A key challenge was lack of independent measurements of crystallisation kinetic parameters.

Using the developed model in conjunction with the available data, parameter estimation was used to find the optimum values of unknown parameters.

The objective function included weighting related to variances in validation data as far as these were known (see example in Fig. 3).

In order to identify and eradicate the systematic errors that contribute to variability, model-based experiment design and parameter estimation were used in an iterative loop to determine new validation experiments in order to maximize model fidelity.

Results

The model was used for numerous calculations, ranging from dynamic (e.g. start-up) to steady-state studies.

In particular it was used to determine a more appropriate pressure profile along the multiple crystallisation stages. The aim was to reduce the volume fraction of crystals in the coarse tail of the PSD whilst not decreasing the product median size.

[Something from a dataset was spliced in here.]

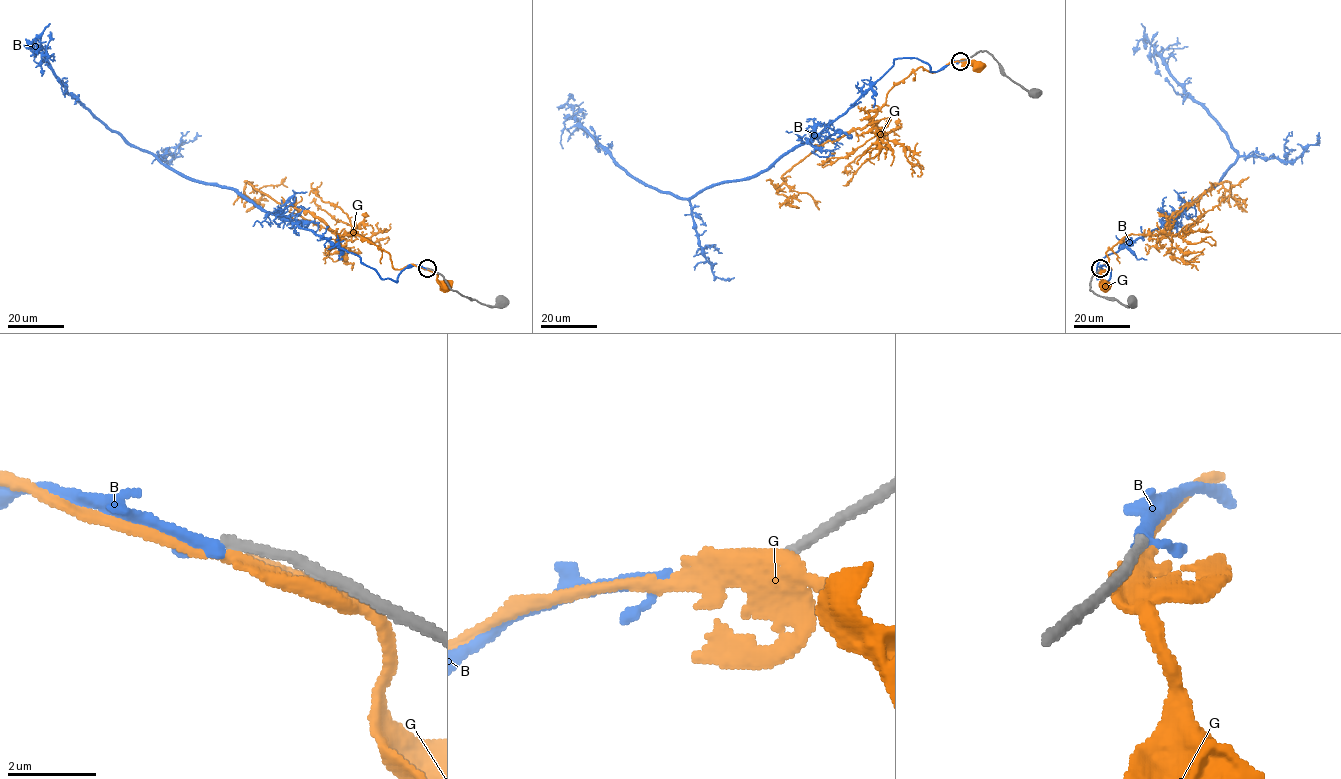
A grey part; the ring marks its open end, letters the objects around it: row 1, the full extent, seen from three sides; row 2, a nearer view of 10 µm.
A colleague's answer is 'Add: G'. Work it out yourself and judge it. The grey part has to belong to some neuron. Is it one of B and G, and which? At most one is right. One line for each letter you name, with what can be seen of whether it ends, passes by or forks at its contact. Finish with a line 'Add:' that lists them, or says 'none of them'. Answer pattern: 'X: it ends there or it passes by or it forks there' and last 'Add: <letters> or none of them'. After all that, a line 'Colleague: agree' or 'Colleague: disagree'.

Selected results are shown on the right:

  • Fig. 4 shows the supersaturation curves for each of the stages over time
  • Fig. 5 shows similar profiles for crystal mass production
  • Fig. 6 is a 3-dimensional plot of size mass index vs volume mass density vs time
  • Fig. 7 shows various quantiles in a key stage over the start-up period

Conclusions

The result of the model validation and resolution of the speed and robustness issues was a versatile and descriptive model that executed robustly.

This demonstrated for the first time that models of the complexity and fidelity of the AML:SC models – even when used in multizonal configurations – could be applied successfully to a large-scale, multiple-stage crystallization process.